Establishment of a Branch Office

Foreign companies can also open a branch office in India with the approval of the Reserve Bank of India (RBI) and by registering with the Registrar of Companies (ROC). This can perform all tasks permissible for a liaison office, in addition to providing consulting or technical support for their products or services in India. Goods may be imported and exported, and the branch office acts as a purchasing or sales agent in India. Branch Offices, however, may not engage directly or indirectly in the manufacture or processing of goods in India. While a branch of a foreign company can purchase property in India, it is prohibited from renting it to third parties. The Indian tax authority treats a branch of a foreign company like the foreign company itself and imposes higher taxes on its income compared to a wholly-owned subsidiary.

Establishment of a Project Office

The RBI grants permission for foreign companies to open a project office in India under the condition of a valid contract for project execution with an Indian company/organization and if the following conditions are met:

  • The project is financed directly through transfers from abroad
  • The project is promoted by a bilateral/multilateral financed agency
  • The project has been approved by a competent authority
  • The company awarded the contract has been granted a long-term loan by a public financial institution or a public bank for the project.

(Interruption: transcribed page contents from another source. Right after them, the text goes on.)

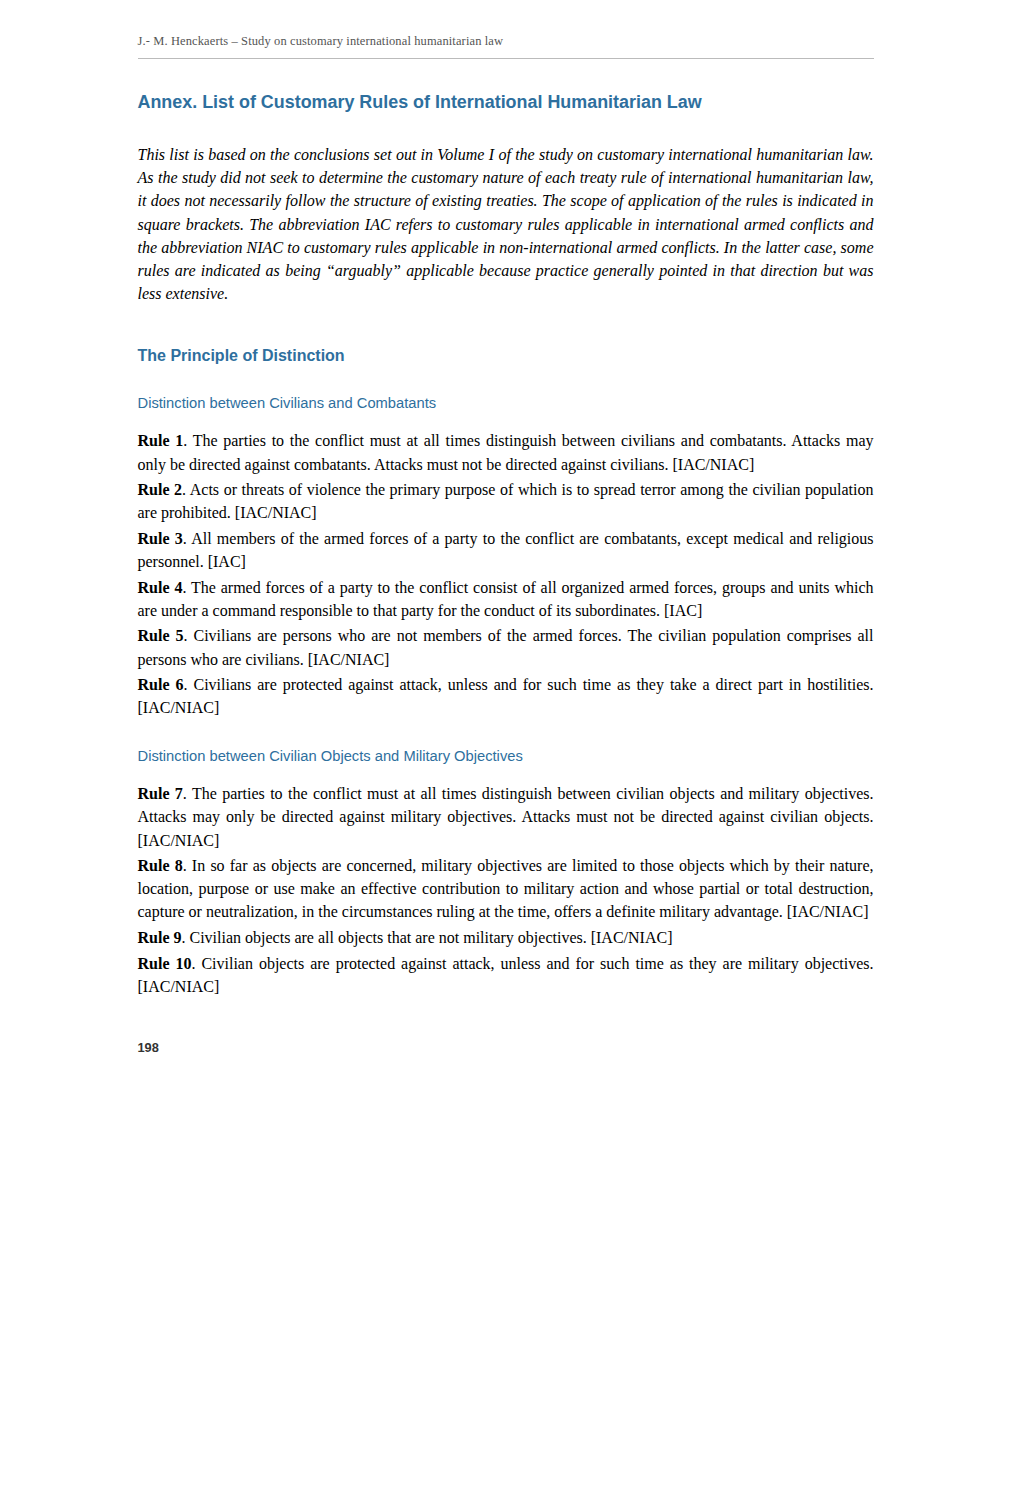J.- M. Henckaerts – Study on customary international humanitarian law
Annex. List of Customary Rules of International Humanitarian Law
This list is based on the conclusions set out in Volume I of the study on customary international humanitarian law. As the study did not seek to determine the customary nature of each treaty rule of international humanitarian law, it does not necessarily follow the structure of existing treaties. The scope of application of the rules is indicated in square brackets. The abbreviation IAC refers to customary rules applicable in international armed conflicts and the abbreviation NIAC to customary rules applicable in non-international armed conflicts. In the latter case, some rules are indicated as being “arguably” applicable because practice generally pointed in that direction but was less extensive.
The Principle of Distinction
Distinction between Civilians and Combatants
Rule 1. The parties to the conflict must at all times distinguish between civilians and combatants. Attacks may only be directed against combatants. Attacks must not be directed against civilians. [IAC/NIAC]
Rule 2. Acts or threats of violence the primary purpose of which is to spread terror among the civilian population are prohibited. [IAC/NIAC]
Rule 3. All members of the armed forces of a party to the conflict are combatants, except medical and religious personnel. [IAC]
Rule 4. The armed forces of a party to the conflict consist of all organized armed forces, groups and units which are under a command responsible to that party for the conduct of its subordinates. [IAC]
Rule 5. Civilians are persons who are not members of the armed forces. The civilian population comprises all persons who are civilians. [IAC/NIAC]
Rule 6. Civilians are protected against attack, unless and for such time as they take a direct part in hostilities. [IAC/NIAC]
Distinction between Civilian Objects and Military Objectives
Rule 7. The parties to the conflict must at all times distinguish between civilian objects and military objectives. Attacks may only be directed against military objectives. Attacks must not be directed against civilian objects. [IAC/NIAC]
Rule 8. In so far as objects are concerned, military objectives are limited to those objects which by their nature, location, purpose or use make an effective contribution to military action and whose partial or total destruction, capture or neutralization, in the circumstances ruling at the time, offers a definite military advantage. [IAC/NIAC]
Rule 9. Civilian objects are all objects that are not military objectives. [IAC/NIAC]
Rule 10. Civilian objects are protected against attack, unless and for such time as they are military objectives. [IAC/NIAC]
198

If none of the above conditions are met, then a case-specific explicit approval from the RBI is required. The legal form of Project Office is also treated like a foreign company, and the imposed tax is higher than that of a wholly-owned subsidiary. The Project Office requires registration with the ROC. After completion of the project, it is necessary to close it down.

Establishment of a Liaison Office (LO)

A liaison office can be opened in India with the approval of the RBI and requires registration with the ROC. The initial approval is granted for three years and requires further extension. This legal form is prohibited from conducting any kind of commercial, income-generating activities, or initiating business in India. The Liaison Office is often used for representative activities, market research, networking, as well as to represent the parent company for import and export.

Limited Liability Partnership (LLP)

The LLP is a newer concept in India. Foreign investments in the form of an LLP are not permitted under the simplified procedure of the ‘Automatic Route’ by the RBI, instead, approval of an LLP involving the Foreign Investment and Promotion Board (FIPB) is required (via so-called Approval Route). Moreover, registration of the LLP with the ROC is required. Forming an LLP requires at least one resident partner in India. The LLP model does not allow external commercial borrowings (ECB), and therefore is not suitable for companies that need foreign loans with guarantees from the parent company.

Reporting Obligations for Foreign Companies

The reporting obligations for foreign companies, like those for Indian companies, depend on various factors, such as:

  • The nature of your business (e.g., manufacturing, trade, service)
  • Whether you have a limited liability company or a joint stock company.
  • In which states you operate (Maharashtra, Gujarat, etc., have different requirements)
  • Type of business segment (e.g., pharmaceuticals, textiles, banking, and NBFC, etc.)

The reporting obligations depend on the specific laws applicable to your company, although some laws are universally applicable regardless of the business form and sector:

  • Corporate legislation
  • Tax laws
  • Labor legislation (based on the number of employees)
  • Property law

Further reporting obligations exist in two respects. Firstly, there is “periodic” reporting, and secondly, there is event-based reporting. Periodic reporting occurs regularly (monthly, quarterly, or annually) and is continuous. Event-based reporting, on the other hand, is a one-time reporting that is carried out after the occurrence of the respective event.